Девушка откланилась, обещая сделать все как должно, пока посетители из соседних номеров вертели указательным пальцем у виска.
— Ацель, — зашептал ему на ухо юноша, смутившись от нежелательного внимания, — я все понимаю, но ты чутка перегнул палку. Все-таки мы здесь всего на три дня.
— Вот только, — вдвойне нахмурился тот, — представь сколько человек жили в этом номере до нас! Даже идеальная уборка не убьет следов их присутствия. Не знаю, как ты, но я до сих пор чую мятный запах дешевого одеколона на шторах.
— Да уж… — обреченно вздохнул студент, — если нам однажды придётся податься в бега, с твоей паранойей — у нас нет шансов.
Ацель не доверил чистоту своего временного убежища обслуживающему персоналу и самолично принялся драить полы и стены. Бережно подвесив на крючок своё пальто и подвернув рукава рубахи, он более часа метался по комнате, распихивая шваброй всех неугодных.
— Заканчивай уже, я спать вообще-то хочу.
Переодетый в байковый халат, входящий в стоимость услуг «Генриетты», Эдвард валялся на кровати и пялился в потолок, уморившись пролистывать сегодняшние фотографии.
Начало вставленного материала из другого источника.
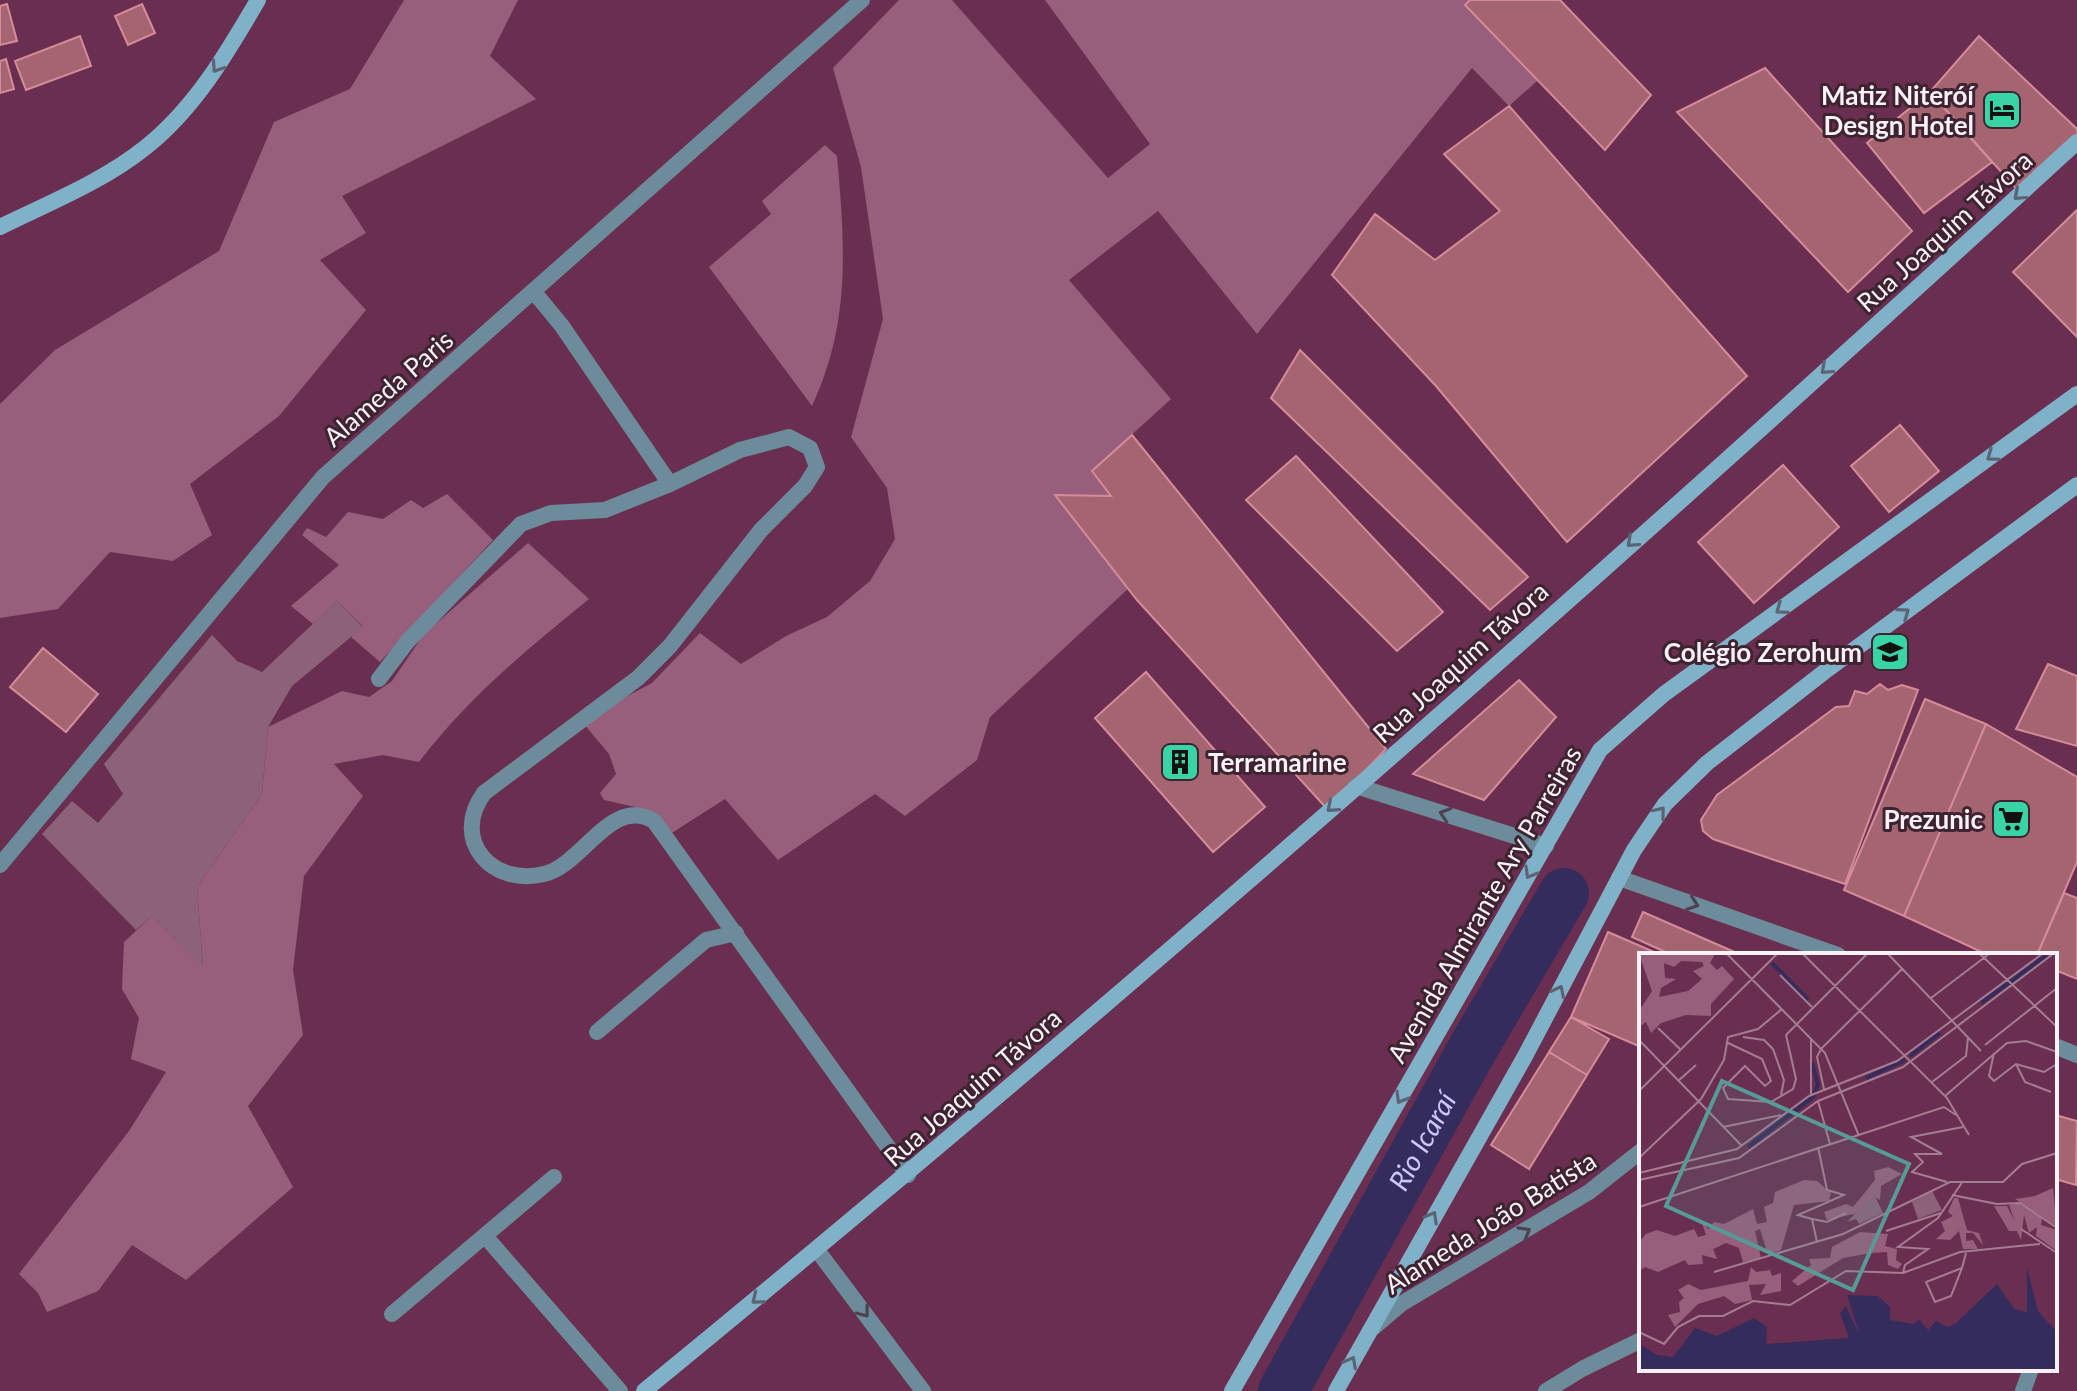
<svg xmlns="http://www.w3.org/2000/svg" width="2077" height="1391" font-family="Lato,sans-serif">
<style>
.green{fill:#8b6277}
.forest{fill:#975f7c}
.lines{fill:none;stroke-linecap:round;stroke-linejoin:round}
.river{stroke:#332c5c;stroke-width:50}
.building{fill:#a46571;stroke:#d78b99;stroke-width:2}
.street{stroke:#6c8c9b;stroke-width:16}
.secondary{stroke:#7fb2c9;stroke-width:16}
.oneway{stroke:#5b6375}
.oneway2{stroke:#4c4251}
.labels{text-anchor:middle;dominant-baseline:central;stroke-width:6;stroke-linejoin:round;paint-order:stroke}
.poi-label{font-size:26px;font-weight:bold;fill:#faf2f6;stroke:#3e2331;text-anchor:end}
.street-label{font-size:26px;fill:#faf2f6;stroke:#3e2331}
.water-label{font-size:28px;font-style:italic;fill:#cbc8f9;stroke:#3e2331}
.inset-river{fill:none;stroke:#332c5c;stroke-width:4}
.inset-road{fill:none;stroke:#a47d92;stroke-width:2}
.view{fill:#569b97;fill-opacity:0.15;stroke:#569b97;stroke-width:4}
.inset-edge{fill:none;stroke:#faf2f6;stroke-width:4}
</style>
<rect width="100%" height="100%" fill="#6a2f50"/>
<path class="green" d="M337,601l26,26 -71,59 -24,41 -6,67 -65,93 6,81 -51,-52 -16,14 -94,-96 30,-33 26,22 25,-29 -19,-30 108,-129 25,26 25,11z"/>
<path class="forest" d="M404,0h114l-28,56 46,43 -194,97 24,37 -46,27 46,50 -87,106 -89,68 22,51 -39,26 -63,-9 -52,57 -58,9v-214l55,-54 164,-99 55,-129 76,-33z
M899,0h53l156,178 42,-34 -105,-144h510l9,57 -55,49 -37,-38 -215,266 -99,-123 -89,69 102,119 -79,72 19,25 19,91 -140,130 -13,43 -72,56 -30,-22 -97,66 -53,-61 -61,39 -29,-31 -31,-7 -4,-7 16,-19 -7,-20 -25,-30 32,-22 36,-19 48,-50 41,31 45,-28 41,-19 43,-36 25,-42 -8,-51 -36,-51 32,-118 -22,-152 -28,-99z
M825,145l12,11c8,90 14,166 -25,250l-103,-139 62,-53 -9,-13z
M447,494l46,46 -113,122 -29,-25 12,-11 -26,-25 -24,23 -22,-18 48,-41 -37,-30 5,-7 19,9 22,-25 35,7 28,-19 12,8z
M528,543l61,56c-64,52 -119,97 -170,163l-36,-7 -49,9 29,32 -59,80 -11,94 10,65 -55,71 45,81 -107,93 -54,-35 -34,46 -51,21 -9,-19 -19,-19 110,-143 37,-59 -35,-13 8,-41 -17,-29 2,-47 28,-26 51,51 -6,-80 65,-93 6,-67 74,-36 27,6 23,-16 32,-47z"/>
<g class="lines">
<path class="river" id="s1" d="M1283,1391l190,-343 91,-155"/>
</g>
<path class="building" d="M1470,0h90l91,95 -46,55 -140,-145z
M7,4l10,37 -17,4v-39z
M142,4l13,29 -27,12 -13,-29z
M80,36l11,30 -65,24 -11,-29z
M1979,36l98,93v13l-56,52 -91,-102z
M6,59l8,30 -14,4v-32z
M1765,68l147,163 -64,61 -171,-180z
M1930,92l62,70 -68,51 -57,-70z
M1509,106l238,270 -180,166 -131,-156 -104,-111 43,-61 60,46 65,-49 -56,-57z
M2077,210v127l-64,-65z
M1300,350l228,227 -38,33 -219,-212z
M1900,425l39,46 -50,41 -38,-46z
M1132,435l254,314 -58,61 -191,-210 -82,-105 56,1 -19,-25z
M1296,456l147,156 -46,39 -151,-151z
M1783,465l56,62 -85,76 -56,-61z
M43,648l55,46 -32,38 -56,-45z
M2048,664l29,12v70l-61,-17z
M1146,672l119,135 -52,45 -118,-134z
M1519,680l37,37 -72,83 -71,-26z
M1880,684l8,6 14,-5 16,5 -73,194 -132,-45 -10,-8 -2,-11 16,-25 119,-88 13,-1 6,-15 12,3z
M1925,699l61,25 -82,192 -60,-26z
M1986,724l91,53v85l-40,93h-49l-84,-39z
M2064,893l13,5v81l-22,-9v-15h-18z
M1643,912l94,41 -1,2h-64l-40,-18z
M1608,932l53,23h-20v92l-70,-30z
M1571,1017l38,22 -22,36 -38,-23z
M1549,1052l38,23 -58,94 -38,-24z
M2055,1115l22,6 -1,64 -21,-6z"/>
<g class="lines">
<path class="street" d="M534,292l28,34 108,158 70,-34 49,-13 21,11 7,19 -12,19 -44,44 -91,116 -32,32 -154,115c-34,47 8,94 60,81 39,-9 67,-79 110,-53l254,354
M379,679l28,-37 114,-118 30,-11 54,-3 65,-26
M1356,786l190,60
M0,865l323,-388 539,-477
M1619,878l219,77
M597,1032l109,-92 30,-7
M2055,1046l22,9
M485,1236l135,155
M817,1250l106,141
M392,1314l162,-137
M1373,1328l28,-24 188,-112 52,-41
M1546,1391l36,-22 59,-29
M2023,1391l8,-22"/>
<path class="secondary" d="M0,227c49,-24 104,-46 146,-80 49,-39 81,-94 112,-147
M644,1391c490,-401 966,-821 1433,-1249
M1232,1391l368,-641 64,-56 413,-300
M1336,1391l188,-333 110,-208 31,-46 42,-41 121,-94 249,-184"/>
</g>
<defs><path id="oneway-chevron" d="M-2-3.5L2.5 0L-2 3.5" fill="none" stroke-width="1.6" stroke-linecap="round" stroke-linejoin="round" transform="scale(2)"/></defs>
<g class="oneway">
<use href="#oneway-chevron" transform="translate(217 67) rotate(124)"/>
<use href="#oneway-chevron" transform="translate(2019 195) rotate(138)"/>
<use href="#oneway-chevron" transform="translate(1826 369) rotate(138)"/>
<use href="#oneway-chevron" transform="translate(1992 456) rotate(144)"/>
<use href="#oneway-chevron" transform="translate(1632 542) rotate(138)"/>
<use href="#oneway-chevron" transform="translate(1781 609) rotate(144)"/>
<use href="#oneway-chevron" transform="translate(1904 613) rotate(-36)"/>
<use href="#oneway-chevron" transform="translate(1332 807) rotate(139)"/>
<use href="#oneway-chevron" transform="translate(1660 812) rotate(-51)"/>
<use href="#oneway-chevron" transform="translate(1530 873) rotate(120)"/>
<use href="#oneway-chevron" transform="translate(1559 991) rotate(-63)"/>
<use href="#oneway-chevron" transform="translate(1401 1098) rotate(120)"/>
<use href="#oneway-chevron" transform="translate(1432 1217) rotate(-61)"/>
<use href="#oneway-chevron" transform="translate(757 1299) rotate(141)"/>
<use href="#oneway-chevron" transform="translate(1351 1362) rotate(-62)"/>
</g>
<g class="oneway2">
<use href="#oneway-chevron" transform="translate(1445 814) rotate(-162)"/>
<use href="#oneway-chevron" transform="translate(1693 904) rotate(20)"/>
<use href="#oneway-chevron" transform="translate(1525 1232) rotate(-30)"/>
<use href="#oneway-chevron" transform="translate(864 1312) rotate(53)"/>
</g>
<defs>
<symbol id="hotel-square" viewBox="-11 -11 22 22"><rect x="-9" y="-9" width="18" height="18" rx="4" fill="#39d4a5" stroke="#3e2331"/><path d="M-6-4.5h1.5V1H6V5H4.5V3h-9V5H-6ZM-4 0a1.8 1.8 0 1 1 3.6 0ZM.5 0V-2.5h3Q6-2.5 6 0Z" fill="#111"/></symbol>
<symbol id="school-square" viewBox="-11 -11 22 22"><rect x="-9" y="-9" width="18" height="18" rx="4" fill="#39d4a5" stroke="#3e2331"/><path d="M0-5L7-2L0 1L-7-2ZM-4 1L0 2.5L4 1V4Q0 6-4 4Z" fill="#111"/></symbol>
<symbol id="building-square" viewBox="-11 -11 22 22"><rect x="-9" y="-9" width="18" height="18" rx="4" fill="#39d4a5" stroke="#3e2331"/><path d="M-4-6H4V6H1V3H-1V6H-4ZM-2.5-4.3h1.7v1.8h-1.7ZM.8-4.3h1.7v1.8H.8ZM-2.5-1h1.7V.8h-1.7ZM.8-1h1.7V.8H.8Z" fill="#111"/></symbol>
<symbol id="supermarket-square" viewBox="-11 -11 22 22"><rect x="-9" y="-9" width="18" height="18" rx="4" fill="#39d4a5" stroke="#3e2331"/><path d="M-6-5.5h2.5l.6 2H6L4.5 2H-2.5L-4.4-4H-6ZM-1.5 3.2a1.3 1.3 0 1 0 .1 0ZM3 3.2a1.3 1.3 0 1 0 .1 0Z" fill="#111"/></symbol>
</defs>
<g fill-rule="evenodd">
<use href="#hotel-square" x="1980" y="88" width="44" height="44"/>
<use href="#school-square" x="1868" y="630" width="44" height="44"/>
<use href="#building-square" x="1158" y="740" width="44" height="44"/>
<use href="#supermarket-square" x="1989" y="797" width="44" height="44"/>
</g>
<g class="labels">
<g class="poi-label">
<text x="1974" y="95">Matiz Niteróí<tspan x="1974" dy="30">Design Hotel</tspan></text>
<text x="1862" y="652">Colégio Zerohum</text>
<text x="1208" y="762" text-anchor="start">Terramarine</text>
<text x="1983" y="819">Prezunic</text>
</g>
<g class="street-label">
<text transform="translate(1944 231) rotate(-42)">Rua Joaquim Távora</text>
<text transform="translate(388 388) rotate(-41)">Alameda Paris</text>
<text transform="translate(1460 662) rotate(-42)">Rua Joaquim Távora</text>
<text transform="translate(1484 904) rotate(-60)">Avenida Almirante Ary Parreiras</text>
<text transform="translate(972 1087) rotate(-41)">Rua Joaquim Távora</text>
<text transform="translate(1490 1222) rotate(-32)">Alameda João Batista</text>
</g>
<g class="water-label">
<text stroke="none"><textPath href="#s1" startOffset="286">Rio Icaraí</textPath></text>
</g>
</g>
<g transform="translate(1639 953)">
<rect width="418" height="418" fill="#6a2f50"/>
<path d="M293,238l10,19 -24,9 -6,-17zM235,241l9,19 -24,11 -3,-5 -9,3z" fill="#8b6277"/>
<path d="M0,1h76l-5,9 7,7 5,-4 12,13 -23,25v12l-25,-1 -25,8 -10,10 -5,-11 -7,5v-16l13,-20zM42,8l21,1 2,4 -11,5 9,8 -14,12 -29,6 2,-9 15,-9 -11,-1 -1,-15 10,4zM249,214l14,7 -21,12 -1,14 -7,-4 -15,17 -31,7 -3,-8 22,-8 7,3 22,-27 -1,-9zM178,228l14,12 -2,8 -35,4 -13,45 -13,5 -8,-26 -5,2 6,27 -18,4 -4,-14 -13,-5 -13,6 4,10 -15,-4 1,9 -15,1 -3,-5 -27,12 -13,-5 -6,4v-29l7,-8 11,-4 18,6 19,-7 4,8 8,-2 -4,-12 7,6 5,-7 10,2 29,-15 4,15 10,-2 -3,-15 9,-4 2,-11 29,-12zM414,235l4,39 -42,-28 20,-3zM315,245h4l9,32 12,3 4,12 -10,-12h-7v8l7,-1 5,9h-15l-4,-18 -9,9 -14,-1 9,-8 -4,-9 12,-6 -5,-4zM379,250l24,15 -1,7 16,5v21l-21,-15 1,-9 -8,6 -5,-18 -3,25 -4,-9h-8l-15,-25h13l8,16 -6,-17zM221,279l28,2 -3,12 12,3 -1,11 6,4 -4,5 -10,-4 -1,-13 -16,1 -28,5 -45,28 -6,-5 19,-16 -2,-6 21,-1 2,-11zM112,314l5,5 14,-2 2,6 9,-3v18l-21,4 6,-11 -17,1 3,15 -17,4 -11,-8 -26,8 -23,23 -7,-12 12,-3 -1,-10 5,-4 -6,-8 10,-6 13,6 47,-9z" fill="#975f7c" fill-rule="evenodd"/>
<path d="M388,315l11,43 19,21v38h-418v-26l18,11 16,2 22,-29 22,8 37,-18 13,9 -1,17 83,-6 -9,-25 6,-7 13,28 -12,-39 31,1 12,11v13l24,4 5,-5 9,11 8,-9 11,6 8,-3 42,-40 17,25 13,3z" fill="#332c5c"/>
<path class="inset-river" d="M133,10l36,37M342,50l66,-48M271,103l30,-23M227,125l39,-18M109,194l65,-50 5,-12 -6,-22"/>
<path class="inset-road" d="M88,1l98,99 34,83M164,1l144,144 22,37M249,1l93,97M341,1l77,73M141,22l32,32M292,45l58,-44M19,75l23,22M104,84l21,3 9,9 11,31 -3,15M172,86v55M0,87l103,106M87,89l36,17 9,22 -6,5 -20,-20 -22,22 5,11 43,3 22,-13 3,-10 -10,-44 81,-81M346,92l72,-57M182,96l81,-80M182,96l-4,8 7,32M355,100l-5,23 5,5 22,-17 28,8 13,-8M377,111l9,18 26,10M39,128l18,-16M293,129l34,-26 2,-18M0,138l138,-137M306,143l62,-53 19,-2 31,11M179,148l12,43M84,174l58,-12M0,205l62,-59 23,-39 4,-23 30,-8 24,-20M0,220l98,-24 72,-53 88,-35 145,-107M0,227l100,-22 79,-57 85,-34 150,-113M308,229l-35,-10 11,-10 -8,-8h27l-31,-17 52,-10M313,242l45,9 23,-1 37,25M0,254l305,-100 12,8M173,266l15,3 19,-9M382,276l36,24M247,278l55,-18M178,289l-5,-23 -14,-4 46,-20 -17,-5 -9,-43M323,315l-11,28 -16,6 -9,-20 36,-14 4,-15M75,319l129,-38 107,-52h53l19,-18 35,-11M264,320l2,-8 23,-16 -30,-2 40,-29 25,-37M0,379l25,12 14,-17 21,-11h24l30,-15 37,4 56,-34 57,2 57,-21 80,-8"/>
<path class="view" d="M83,128l187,83 -56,126 -187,-84z"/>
<rect width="418" height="418" class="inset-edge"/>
</g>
</svg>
— Спи! Кто тебе мешает? — пожал плечами пришелец, вешая выстиранные занавески.
— Ты-ы, — протянул тот, залезая под одеяло и переворачиваясь на бок.
— Ладно-ладно, я уже все!
Пришелец разгладил ладонью полупрозрачную бежевую ткань, приглушил общий свет, наведя сумрак, и докучливо запрыгнул на кровать рядом с Эдвардом, расплываясь в навязчивой улыбке, которая, по обыкновению, была нацелена на то, чтобы задеть чувства студента.